We developed a statistical framework, PRISM, for the analysis of heterogeneous RNA mixtures, and showed how it can be exploited for extracting the composition and the bulk-adapted whole-transcriptome profiles for each constituent cell type from each individual bulk RNA sample. By analyzing 214 longitudinal HGSOC samples, we showed that the tumor composition varies systematically with the treatment phase and the anatomical location, posing a challenge in personalized transcriptomic analysis. We showed that these challenges can be overcome with PRISM, which accurately estimates cell-type-specific expression profiles, which can serve as better predictors of patient response than bulk RNA-seq data. Importantly, analysis of 308 TCGA ovarian cancer, and 474 TCGA skin cutaneous melanoma samples agreed with these findings, showing that PRISM can adapt to both different cohorts and cancer types.
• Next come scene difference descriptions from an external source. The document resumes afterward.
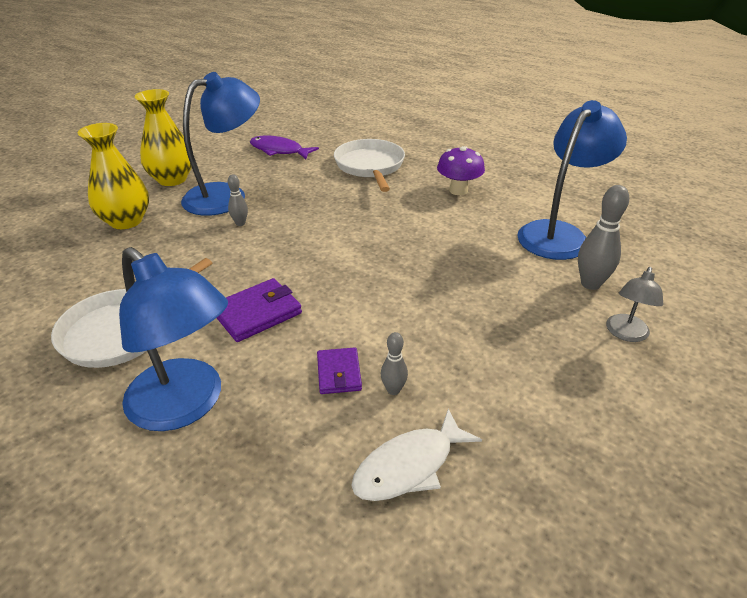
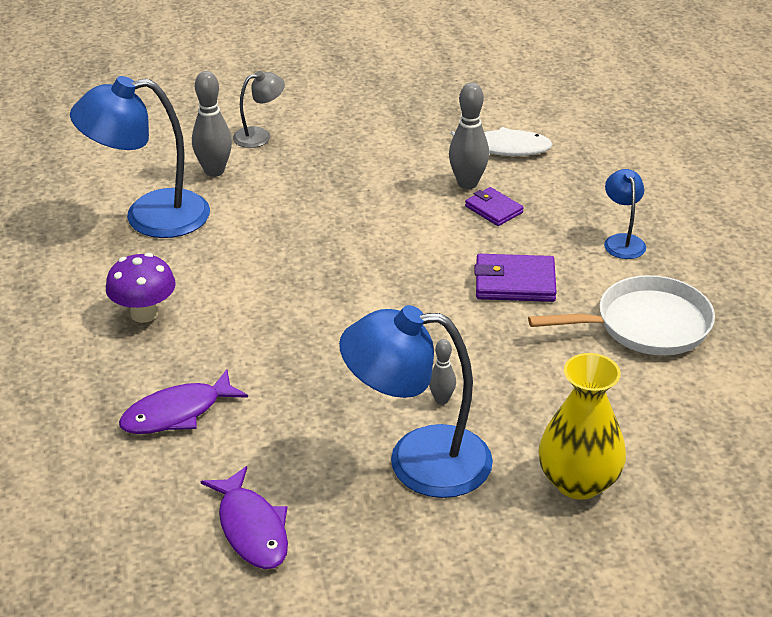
camera: 140 degrees left, 0 degrees up
blue lamp [119,247,228,431] -> blue lamp [604,169,646,259], size x0.49
yellow vase [134,89,192,186] -> none
purple wallet [317,347,362,394] -> purple wallet turned 75 degrees counterclockwise [465,187,524,226]
white pan [334,139,405,192] -> purple fish [119,369,248,434]
grey bowling pin [381,332,408,395] -> grey bowling pin [449,83,489,189], size x1.77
The main limitation of PRISM is that a heterogeneous sample of single-cell data from each cell type involved is required for consistent performance, which can be a problem if the reference and the analysis datasets are stratified according to different criteria. However, as we have shown, good performance can be expected without matching data as long as the single-cell data is not inherently biased. This requires a single-cell reference that spans well the expression state-space of the bulk samples. Further, as a statistical method, the expression profile estimates for infrequent cell types can be inaccurate. While this permits unbiased comparison of the frequent cancer (or aggregate stromal or immune) profiles, the data might lack power for the comparison of specific infrequent subtypes of stromal and immune cells separately. These points may warrant further investigation, but we expect that the issues are mitigated in the future as single-cell cataloging efforts move forward.

Precision oncology approach calls for methods that can exploit general statistical patterns in a cohort of a heterogeneous disease, but operate reliably at the individual patient level regardless of the evolving disease state, and adapt to the specifics of that patient, to which PRISM is a response regarding whole-transcriptome analysis of bulk samples. We believe PRISM has direct applications in analyzing transcriptomic data from other diseases that stem from heterogeneous causes and sampling setting, such as other cancer types, and that analysis methods for other genomic domains can benefit from the insights of our approach.